• _Document section_:
Segment Open

But the old ways of doing so are gone. Relationships with coworkers of any kind are discouraged, despite those being the people we spend the most time with and also are preselected to have things in common with. Men are less willing than ever to approach a stranger for a date, and women are less likely to want them to. And, most importantly, the close network of friends and family has mostly evaporated, so there’s no one to introduce anyone in a safe setting the way there once was. It seems the sad truth is that dating apps didn’t really force out these other options, so much as they just stepped into the gap the old ways left behind. A void was formed, and the misery engine was wheeled in to fill it.

The old ways had really important protections also, forged over thousands of years of trial-and-error. Your close family friend-turned-romantic-interest couldn’t ghost you, at least not easily, because there would be ramifications throughout his entire social network. If they were actually seeing a bunch of other people around town, everyone would know. Trying to go broad and ask out every girl you met went very poorly, because everyone knew you were doing it, and therefore that you didn’t have a strong interest in any of them. And being overly selective was both unnecessary and carried a cost; rejecting people on a shallow basis would damage you in the eyes of that person’s friends, who were probably also your friends.

I don’t know how we get back to a world where connections can happen organically, if it’s even possible, or if we’ll just have to figure out new solutions. That’s unfortunately outside the scope of this review. I think we shouldn’t rule out tribunals for the Match Group board of directors, but I won’t pretend that’s a complete solution[8].

What I can say with absolute confidence is that you should not be on dating apps. No one should be on dating apps. It’s time for the experiment to end. The machine has consumed enough. We do not need to put anyone else into the brazen bull and pretend that their screams are music.

Segment Closed

• _Assignment_: Can you carry on the dating-apps essay from its last sentence? The listing has nothing to do with the dating-apps essay.

• _Study material_:
Segment Open

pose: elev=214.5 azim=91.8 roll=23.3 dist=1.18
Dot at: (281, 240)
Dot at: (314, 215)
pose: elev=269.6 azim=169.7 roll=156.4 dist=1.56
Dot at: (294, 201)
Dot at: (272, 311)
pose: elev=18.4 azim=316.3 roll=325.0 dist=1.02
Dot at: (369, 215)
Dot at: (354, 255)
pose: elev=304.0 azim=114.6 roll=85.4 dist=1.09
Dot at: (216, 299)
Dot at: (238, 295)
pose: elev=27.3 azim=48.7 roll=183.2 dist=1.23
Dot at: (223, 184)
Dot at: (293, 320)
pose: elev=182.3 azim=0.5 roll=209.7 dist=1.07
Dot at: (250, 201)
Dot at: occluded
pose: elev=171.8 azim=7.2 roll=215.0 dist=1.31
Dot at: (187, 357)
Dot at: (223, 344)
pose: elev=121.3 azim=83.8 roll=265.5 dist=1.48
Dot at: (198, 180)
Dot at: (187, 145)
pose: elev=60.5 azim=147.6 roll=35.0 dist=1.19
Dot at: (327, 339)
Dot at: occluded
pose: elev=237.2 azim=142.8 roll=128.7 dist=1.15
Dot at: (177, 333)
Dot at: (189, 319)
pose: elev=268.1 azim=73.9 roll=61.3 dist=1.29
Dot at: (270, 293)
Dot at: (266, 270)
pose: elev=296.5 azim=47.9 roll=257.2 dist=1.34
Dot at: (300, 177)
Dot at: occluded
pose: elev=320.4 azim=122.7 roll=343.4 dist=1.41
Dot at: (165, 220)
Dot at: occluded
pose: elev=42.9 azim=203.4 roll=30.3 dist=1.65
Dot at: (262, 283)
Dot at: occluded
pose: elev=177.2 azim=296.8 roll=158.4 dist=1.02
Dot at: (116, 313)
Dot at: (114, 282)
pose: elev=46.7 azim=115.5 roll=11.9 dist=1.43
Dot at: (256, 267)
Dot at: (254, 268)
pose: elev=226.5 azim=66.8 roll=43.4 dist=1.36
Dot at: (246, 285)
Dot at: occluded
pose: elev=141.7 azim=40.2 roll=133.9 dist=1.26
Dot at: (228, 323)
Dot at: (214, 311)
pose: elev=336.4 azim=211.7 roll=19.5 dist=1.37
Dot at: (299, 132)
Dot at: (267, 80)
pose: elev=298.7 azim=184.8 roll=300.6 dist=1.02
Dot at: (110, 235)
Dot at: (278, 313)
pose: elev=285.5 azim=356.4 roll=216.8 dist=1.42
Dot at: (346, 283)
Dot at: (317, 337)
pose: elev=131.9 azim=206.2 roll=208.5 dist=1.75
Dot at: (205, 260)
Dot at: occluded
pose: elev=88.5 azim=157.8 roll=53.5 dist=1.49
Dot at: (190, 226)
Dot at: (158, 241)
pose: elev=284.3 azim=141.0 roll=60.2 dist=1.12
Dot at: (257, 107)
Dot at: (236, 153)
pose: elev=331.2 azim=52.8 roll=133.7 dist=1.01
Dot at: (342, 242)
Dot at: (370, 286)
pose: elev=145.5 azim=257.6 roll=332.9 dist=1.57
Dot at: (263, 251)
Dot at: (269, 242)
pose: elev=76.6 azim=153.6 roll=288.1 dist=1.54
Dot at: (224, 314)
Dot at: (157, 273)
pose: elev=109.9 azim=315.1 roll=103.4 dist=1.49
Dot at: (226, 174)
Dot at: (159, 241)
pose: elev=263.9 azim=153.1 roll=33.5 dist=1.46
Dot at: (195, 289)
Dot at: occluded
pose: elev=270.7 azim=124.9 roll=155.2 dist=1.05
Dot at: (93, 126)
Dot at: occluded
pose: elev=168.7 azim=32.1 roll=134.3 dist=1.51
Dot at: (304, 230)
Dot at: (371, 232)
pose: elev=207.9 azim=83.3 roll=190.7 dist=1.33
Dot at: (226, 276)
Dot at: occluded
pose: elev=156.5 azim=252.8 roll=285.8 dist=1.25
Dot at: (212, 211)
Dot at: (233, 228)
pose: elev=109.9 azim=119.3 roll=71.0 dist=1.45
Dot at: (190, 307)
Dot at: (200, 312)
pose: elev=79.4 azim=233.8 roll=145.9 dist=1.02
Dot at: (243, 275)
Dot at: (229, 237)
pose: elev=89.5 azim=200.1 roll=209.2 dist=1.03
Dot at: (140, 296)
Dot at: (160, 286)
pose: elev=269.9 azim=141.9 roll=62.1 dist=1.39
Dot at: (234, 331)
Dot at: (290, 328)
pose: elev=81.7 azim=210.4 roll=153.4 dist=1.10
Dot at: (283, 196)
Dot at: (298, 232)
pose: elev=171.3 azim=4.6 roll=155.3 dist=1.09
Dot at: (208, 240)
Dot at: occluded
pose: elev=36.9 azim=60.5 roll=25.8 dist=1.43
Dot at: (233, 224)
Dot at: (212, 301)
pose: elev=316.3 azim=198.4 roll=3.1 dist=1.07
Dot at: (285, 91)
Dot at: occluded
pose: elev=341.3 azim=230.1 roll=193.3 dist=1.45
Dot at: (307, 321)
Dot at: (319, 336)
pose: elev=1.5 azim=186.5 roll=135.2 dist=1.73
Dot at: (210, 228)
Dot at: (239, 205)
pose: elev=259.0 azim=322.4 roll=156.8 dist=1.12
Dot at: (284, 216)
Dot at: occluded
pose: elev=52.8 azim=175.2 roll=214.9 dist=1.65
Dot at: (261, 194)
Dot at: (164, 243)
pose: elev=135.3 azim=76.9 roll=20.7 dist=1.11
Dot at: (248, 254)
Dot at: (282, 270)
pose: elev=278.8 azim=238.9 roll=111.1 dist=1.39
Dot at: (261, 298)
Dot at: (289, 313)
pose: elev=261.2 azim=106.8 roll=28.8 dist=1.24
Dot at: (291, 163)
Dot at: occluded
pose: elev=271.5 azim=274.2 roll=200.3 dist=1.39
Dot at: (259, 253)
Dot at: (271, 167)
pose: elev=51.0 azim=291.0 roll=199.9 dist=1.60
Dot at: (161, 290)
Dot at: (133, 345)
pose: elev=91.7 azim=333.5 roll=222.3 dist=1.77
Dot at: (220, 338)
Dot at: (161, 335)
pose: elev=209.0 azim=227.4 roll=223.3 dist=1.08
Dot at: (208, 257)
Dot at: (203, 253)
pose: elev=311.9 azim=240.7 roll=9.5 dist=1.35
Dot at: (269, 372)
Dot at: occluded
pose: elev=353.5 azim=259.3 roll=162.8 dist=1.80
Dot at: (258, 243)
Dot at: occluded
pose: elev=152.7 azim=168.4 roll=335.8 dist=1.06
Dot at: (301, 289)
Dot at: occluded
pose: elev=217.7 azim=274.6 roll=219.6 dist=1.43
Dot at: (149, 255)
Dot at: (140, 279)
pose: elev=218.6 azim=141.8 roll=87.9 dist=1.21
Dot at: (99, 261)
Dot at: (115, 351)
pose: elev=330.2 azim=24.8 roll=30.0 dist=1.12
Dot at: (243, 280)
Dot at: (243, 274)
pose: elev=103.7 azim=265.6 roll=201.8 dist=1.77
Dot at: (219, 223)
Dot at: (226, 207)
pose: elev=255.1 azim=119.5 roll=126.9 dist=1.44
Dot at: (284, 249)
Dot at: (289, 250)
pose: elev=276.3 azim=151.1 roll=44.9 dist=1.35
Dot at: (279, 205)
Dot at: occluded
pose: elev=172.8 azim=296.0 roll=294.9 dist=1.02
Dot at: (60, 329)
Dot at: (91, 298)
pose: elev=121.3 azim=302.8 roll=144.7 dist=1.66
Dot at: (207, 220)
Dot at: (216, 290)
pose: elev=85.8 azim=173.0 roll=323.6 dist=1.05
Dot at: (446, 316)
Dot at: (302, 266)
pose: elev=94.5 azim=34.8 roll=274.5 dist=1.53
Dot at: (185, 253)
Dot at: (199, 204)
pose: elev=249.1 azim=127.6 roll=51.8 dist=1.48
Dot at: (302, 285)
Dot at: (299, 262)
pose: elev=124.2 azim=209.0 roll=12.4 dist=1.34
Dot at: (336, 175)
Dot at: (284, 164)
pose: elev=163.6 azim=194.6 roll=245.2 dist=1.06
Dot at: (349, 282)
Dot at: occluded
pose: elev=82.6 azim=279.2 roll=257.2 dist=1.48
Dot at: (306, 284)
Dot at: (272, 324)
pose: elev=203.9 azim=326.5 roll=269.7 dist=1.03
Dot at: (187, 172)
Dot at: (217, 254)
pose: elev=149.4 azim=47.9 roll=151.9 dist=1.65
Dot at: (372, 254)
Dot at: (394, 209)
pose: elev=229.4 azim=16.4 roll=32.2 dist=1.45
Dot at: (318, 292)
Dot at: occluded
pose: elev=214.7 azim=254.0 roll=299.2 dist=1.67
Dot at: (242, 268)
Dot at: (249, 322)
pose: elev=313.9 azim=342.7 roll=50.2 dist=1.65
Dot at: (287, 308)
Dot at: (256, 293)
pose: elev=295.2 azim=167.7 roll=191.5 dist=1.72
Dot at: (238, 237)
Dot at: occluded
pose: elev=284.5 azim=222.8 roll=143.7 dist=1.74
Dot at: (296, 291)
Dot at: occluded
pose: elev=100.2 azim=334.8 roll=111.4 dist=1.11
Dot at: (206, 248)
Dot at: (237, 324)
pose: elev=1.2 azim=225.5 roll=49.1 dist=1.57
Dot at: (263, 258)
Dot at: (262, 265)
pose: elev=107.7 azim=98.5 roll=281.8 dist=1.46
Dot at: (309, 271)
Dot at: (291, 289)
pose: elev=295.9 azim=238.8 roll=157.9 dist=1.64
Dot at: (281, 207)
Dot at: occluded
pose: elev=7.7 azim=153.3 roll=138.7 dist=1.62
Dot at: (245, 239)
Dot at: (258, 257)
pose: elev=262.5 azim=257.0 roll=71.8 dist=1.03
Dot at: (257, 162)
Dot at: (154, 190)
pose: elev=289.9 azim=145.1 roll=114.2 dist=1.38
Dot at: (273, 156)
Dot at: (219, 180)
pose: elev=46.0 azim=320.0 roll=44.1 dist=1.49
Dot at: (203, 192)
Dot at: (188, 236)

Segment Closed

• _Written reply_:
[1] This will be focused on the heterosexual dating app experience, since that makes up the statistical majority of dating app usage. Of course, many of these issues overlap with LGBT dating apps like Grindr and Her, though they have their own unique problems as well.

[2] Something I feel I should call out up front is that I’ve really tried to find as much concrete data as possible for all of these topics, but so much of it is old, some more than 15 years at this point, and what is more recent is almost always third-party survey-based studies. All the data that would be really useful and informative, the company’s internal numbers for things like match rate, swipe frequency, user gender balance, etc. are all closely guarded secrets (they weren’t always! OKCupid, for example, used to publish a lot of its own internal data before Match Group bought it). Some of these I can somewhat understand for security reasons. But, judging by the approximate results of third-party research, most of this data seems to be clearly locked away because it would be very unflattering to the app’s efficacy, or would be very discouraging to users, or very often both. Perhaps better data would contradict my conclusions, but until they provide it, I just have to reason with what I have.

[3] The prices don’t seem to be present on any of the official sites when viewing the list of features, presumably because they want you to have already decided you want it before you see how much it is.

[4] They all call it something different, a SuperLike on Tinder, a SuperSwipe on Bumble, a Rose on Hinge, but I haven’t found any difference in function.

[5] They have yet to call them “barrel o’ superlikes [BEST VALUE!]”, but the similarities to mobile game microtransactions is notable.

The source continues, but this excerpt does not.